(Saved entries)
□ □ □ □
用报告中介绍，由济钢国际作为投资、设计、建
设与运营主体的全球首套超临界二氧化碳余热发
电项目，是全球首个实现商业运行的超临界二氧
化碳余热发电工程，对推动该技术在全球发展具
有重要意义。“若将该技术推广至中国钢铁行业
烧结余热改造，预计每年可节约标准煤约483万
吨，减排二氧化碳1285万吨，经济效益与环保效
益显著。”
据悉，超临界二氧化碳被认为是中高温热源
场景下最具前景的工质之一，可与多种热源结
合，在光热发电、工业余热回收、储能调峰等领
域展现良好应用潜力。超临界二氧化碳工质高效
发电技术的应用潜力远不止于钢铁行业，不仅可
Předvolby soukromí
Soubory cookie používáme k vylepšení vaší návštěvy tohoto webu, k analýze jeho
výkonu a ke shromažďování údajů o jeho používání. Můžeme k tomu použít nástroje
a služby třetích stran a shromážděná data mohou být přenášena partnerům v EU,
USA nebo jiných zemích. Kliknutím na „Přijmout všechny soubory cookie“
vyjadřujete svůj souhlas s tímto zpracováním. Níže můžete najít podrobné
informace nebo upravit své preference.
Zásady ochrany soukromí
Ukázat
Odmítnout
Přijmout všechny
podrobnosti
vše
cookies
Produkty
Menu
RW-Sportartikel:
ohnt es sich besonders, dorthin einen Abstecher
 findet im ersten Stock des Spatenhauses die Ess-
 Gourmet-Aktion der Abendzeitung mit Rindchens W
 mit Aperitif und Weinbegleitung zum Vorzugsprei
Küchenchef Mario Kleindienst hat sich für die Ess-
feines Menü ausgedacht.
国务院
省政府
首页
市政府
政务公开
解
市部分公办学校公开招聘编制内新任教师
□ □ □ □
Problem => Put every line from the first one down through the line containing "域展现良好应用潜力。超临界二氧化碳工质高效", including that line, into a JSON list of strings with one string per line and no blank lines.

Response =>
[
  "用报告中介绍，由济钢国际作为投资、设计、建",
  "设与运营主体的全球首套超临界二氧化碳余热发",
  "电项目，是全球首个实现商业运行的超临界二氧",
  "化碳余热发电工程，对推动该技术在全球发展具",
  "有重要意义。“若将该技术推广至中国钢铁行业",
  "烧结余热改造，预计每年可节约标准煤约483万",
  "吨，减排二氧化碳1285万吨，经济效益与环保效",
  "益显著。”",
  "据悉，超临界二氧化碳被认为是中高温热源",
  "场景下最具前景的工质之一，可与多种热源结",
  "合，在光热发电、工业余热回收、储能调峰等领",
  "域展现良好应用潜力。超临界二氧化碳工质高效"
]